To do:
In every row, change "table_cell" to "table_data_cell" and leave everything else as it is.

* START Dataset *

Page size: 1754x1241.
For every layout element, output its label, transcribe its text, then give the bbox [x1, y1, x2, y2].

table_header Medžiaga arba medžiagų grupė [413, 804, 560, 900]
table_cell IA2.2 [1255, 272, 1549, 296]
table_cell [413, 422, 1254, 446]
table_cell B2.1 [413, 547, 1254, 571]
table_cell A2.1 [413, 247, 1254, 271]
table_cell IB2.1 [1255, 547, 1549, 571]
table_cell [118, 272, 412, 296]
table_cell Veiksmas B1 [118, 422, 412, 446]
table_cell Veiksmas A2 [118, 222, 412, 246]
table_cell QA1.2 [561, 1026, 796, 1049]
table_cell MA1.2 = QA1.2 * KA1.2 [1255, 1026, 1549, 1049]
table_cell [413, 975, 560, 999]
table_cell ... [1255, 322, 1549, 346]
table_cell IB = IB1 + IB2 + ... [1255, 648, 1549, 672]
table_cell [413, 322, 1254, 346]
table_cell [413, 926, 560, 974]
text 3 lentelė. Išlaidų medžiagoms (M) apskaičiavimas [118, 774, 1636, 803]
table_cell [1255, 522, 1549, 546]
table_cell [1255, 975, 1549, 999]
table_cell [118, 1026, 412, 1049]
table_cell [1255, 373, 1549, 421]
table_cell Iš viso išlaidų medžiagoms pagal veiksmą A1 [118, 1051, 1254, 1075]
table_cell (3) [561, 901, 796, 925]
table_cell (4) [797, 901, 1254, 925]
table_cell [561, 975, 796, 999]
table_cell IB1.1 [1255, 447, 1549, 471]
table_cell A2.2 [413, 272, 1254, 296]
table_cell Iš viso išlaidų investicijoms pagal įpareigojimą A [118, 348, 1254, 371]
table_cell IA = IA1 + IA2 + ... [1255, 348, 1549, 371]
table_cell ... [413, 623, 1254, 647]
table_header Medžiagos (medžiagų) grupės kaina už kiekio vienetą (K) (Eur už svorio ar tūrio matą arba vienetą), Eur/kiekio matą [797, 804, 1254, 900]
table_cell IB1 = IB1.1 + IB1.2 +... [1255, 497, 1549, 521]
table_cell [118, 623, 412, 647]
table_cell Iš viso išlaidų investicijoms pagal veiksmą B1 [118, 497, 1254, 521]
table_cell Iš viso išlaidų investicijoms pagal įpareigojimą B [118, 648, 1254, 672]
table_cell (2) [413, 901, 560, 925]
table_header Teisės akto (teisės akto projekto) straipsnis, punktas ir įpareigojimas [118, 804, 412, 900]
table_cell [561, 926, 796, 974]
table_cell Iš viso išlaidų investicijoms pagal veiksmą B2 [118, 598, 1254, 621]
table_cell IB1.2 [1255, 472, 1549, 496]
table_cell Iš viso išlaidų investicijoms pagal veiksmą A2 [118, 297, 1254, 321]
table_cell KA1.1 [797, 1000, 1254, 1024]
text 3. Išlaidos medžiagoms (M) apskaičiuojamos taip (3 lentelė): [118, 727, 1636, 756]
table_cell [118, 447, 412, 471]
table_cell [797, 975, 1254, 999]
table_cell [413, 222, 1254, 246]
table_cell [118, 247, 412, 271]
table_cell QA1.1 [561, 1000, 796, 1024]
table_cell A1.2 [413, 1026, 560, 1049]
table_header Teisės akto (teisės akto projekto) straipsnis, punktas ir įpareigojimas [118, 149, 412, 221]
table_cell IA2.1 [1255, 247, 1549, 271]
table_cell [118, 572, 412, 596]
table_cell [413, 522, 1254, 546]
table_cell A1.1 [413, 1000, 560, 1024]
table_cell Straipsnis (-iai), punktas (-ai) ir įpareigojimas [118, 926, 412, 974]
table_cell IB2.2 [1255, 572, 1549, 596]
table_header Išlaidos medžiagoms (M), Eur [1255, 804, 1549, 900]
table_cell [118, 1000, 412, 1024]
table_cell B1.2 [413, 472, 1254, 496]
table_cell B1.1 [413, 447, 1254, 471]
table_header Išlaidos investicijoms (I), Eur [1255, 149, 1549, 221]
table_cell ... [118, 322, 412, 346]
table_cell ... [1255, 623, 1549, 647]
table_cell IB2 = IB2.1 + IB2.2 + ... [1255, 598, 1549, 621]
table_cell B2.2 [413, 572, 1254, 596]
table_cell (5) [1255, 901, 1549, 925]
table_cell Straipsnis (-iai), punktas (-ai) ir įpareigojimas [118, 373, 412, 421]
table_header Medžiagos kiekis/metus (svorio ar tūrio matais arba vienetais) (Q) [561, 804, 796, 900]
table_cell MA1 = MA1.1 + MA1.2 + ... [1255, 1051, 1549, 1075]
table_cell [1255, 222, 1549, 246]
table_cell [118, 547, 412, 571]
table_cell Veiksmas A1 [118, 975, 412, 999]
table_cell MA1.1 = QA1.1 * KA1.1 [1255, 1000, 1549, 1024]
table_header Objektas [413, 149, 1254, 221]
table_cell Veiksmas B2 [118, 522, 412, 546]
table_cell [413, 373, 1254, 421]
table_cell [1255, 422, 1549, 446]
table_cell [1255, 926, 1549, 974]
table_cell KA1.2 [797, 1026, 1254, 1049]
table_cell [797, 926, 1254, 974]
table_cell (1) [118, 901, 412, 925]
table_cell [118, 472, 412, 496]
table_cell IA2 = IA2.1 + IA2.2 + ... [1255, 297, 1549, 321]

* END Dataset *

Solved problem:
Page size: 1754x1241.
For every layout element, output its label, transcribe its text, then give the bbox [x1, y1, x2, y2].

table_header Medžiaga arba medžiagų grupė [413, 804, 560, 900]
table_data_cell IA2.2 [1255, 272, 1549, 296]
table_data_cell [413, 422, 1254, 446]
table_data_cell B2.1 [413, 547, 1254, 571]
table_data_cell A2.1 [413, 247, 1254, 271]
table_data_cell IB2.1 [1255, 547, 1549, 571]
table_data_cell [118, 272, 412, 296]
table_data_cell Veiksmas B1 [118, 422, 412, 446]
table_data_cell Veiksmas A2 [118, 222, 412, 246]
table_data_cell QA1.2 [561, 1026, 796, 1049]
table_data_cell MA1.2 = QA1.2 * KA1.2 [1255, 1026, 1549, 1049]
table_data_cell [413, 975, 560, 999]
table_data_cell ... [1255, 322, 1549, 346]
table_data_cell IB = IB1 + IB2 + ... [1255, 648, 1549, 672]
table_data_cell [413, 322, 1254, 346]
table_data_cell [413, 926, 560, 974]
text 3 lentelė. Išlaidų medžiagoms (M) apskaičiavimas [118, 774, 1636, 803]
table_data_cell [1255, 522, 1549, 546]
table_data_cell [1255, 975, 1549, 999]
table_data_cell [118, 1026, 412, 1049]
table_data_cell [1255, 373, 1549, 421]
table_data_cell Iš viso išlaidų medžiagoms pagal veiksmą A1 [118, 1051, 1254, 1075]
table_data_cell (3) [561, 901, 796, 925]
table_data_cell (4) [797, 901, 1254, 925]
table_data_cell [561, 975, 796, 999]
table_data_cell IB1.1 [1255, 447, 1549, 471]
table_data_cell A2.2 [413, 272, 1254, 296]
table_data_cell Iš viso išlaidų investicijoms pagal įpareigojimą A [118, 348, 1254, 371]
table_data_cell IA = IA1 + IA2 + ... [1255, 348, 1549, 371]
table_data_cell ... [413, 623, 1254, 647]
table_header Medžiagos (medžiagų) grupės kaina už kiekio vienetą (K) (Eur už svorio ar tūrio matą arba vienetą), Eur/kiekio matą [797, 804, 1254, 900]
table_data_cell IB1 = IB1.1 + IB1.2 +... [1255, 497, 1549, 521]
table_data_cell [118, 623, 412, 647]
table_data_cell Iš viso išlaidų investicijoms pagal veiksmą B1 [118, 497, 1254, 521]
table_data_cell Iš viso išlaidų investicijoms pagal įpareigojimą B [118, 648, 1254, 672]
table_data_cell (2) [413, 901, 560, 925]
table_header Teisės akto (teisės akto projekto) straipsnis, punktas ir įpareigojimas [118, 804, 412, 900]
table_data_cell [561, 926, 796, 974]
table_data_cell Iš viso išlaidų investicijoms pagal veiksmą B2 [118, 598, 1254, 621]
table_data_cell IB1.2 [1255, 472, 1549, 496]
table_data_cell Iš viso išlaidų investicijoms pagal veiksmą A2 [118, 297, 1254, 321]
table_data_cell KA1.1 [797, 1000, 1254, 1024]
text 3. Išlaidos medžiagoms (M) apskaičiuojamos taip (3 lentelė): [118, 727, 1636, 756]
table_data_cell [118, 447, 412, 471]
table_data_cell [797, 975, 1254, 999]
table_data_cell [413, 222, 1254, 246]
table_data_cell [118, 247, 412, 271]
table_data_cell QA1.1 [561, 1000, 796, 1024]
table_data_cell A1.2 [413, 1026, 560, 1049]
table_header Teisės akto (teisės akto projekto) straipsnis, punktas ir įpareigojimas [118, 149, 412, 221]
table_data_cell IA2.1 [1255, 247, 1549, 271]
table_data_cell [118, 572, 412, 596]
table_data_cell [413, 522, 1254, 546]
table_data_cell A1.1 [413, 1000, 560, 1024]
table_data_cell Straipsnis (-iai), punktas (-ai) ir įpareigojimas [118, 926, 412, 974]
table_data_cell IB2.2 [1255, 572, 1549, 596]
table_header Išlaidos medžiagoms (M), Eur [1255, 804, 1549, 900]
table_data_cell [118, 1000, 412, 1024]
table_data_cell B1.2 [413, 472, 1254, 496]
table_data_cell B1.1 [413, 447, 1254, 471]
table_header Išlaidos investicijoms (I), Eur [1255, 149, 1549, 221]
table_data_cell ... [118, 322, 412, 346]
table_data_cell ... [1255, 623, 1549, 647]
table_data_cell IB2 = IB2.1 + IB2.2 + ... [1255, 598, 1549, 621]
table_data_cell B2.2 [413, 572, 1254, 596]
table_data_cell (5) [1255, 901, 1549, 925]
table_data_cell Straipsnis (-iai), punktas (-ai) ir įpareigojimas [118, 373, 412, 421]
table_header Medžiagos kiekis/metus (svorio ar tūrio matais arba vienetais) (Q) [561, 804, 796, 900]
table_data_cell MA1 = MA1.1 + MA1.2 + ... [1255, 1051, 1549, 1075]
table_data_cell [1255, 222, 1549, 246]
table_data_cell [118, 547, 412, 571]
table_data_cell Veiksmas A1 [118, 975, 412, 999]
table_data_cell MA1.1 = QA1.1 * KA1.1 [1255, 1000, 1549, 1024]
table_header Objektas [413, 149, 1254, 221]
table_data_cell Veiksmas B2 [118, 522, 412, 546]
table_data_cell [413, 373, 1254, 421]
table_data_cell [1255, 422, 1549, 446]
table_data_cell [1255, 926, 1549, 974]
table_data_cell KA1.2 [797, 1026, 1254, 1049]
table_data_cell [797, 926, 1254, 974]
table_data_cell (1) [118, 901, 412, 925]
table_data_cell [118, 472, 412, 496]
table_data_cell IA2 = IA2.1 + IA2.2 + ... [1255, 297, 1549, 321]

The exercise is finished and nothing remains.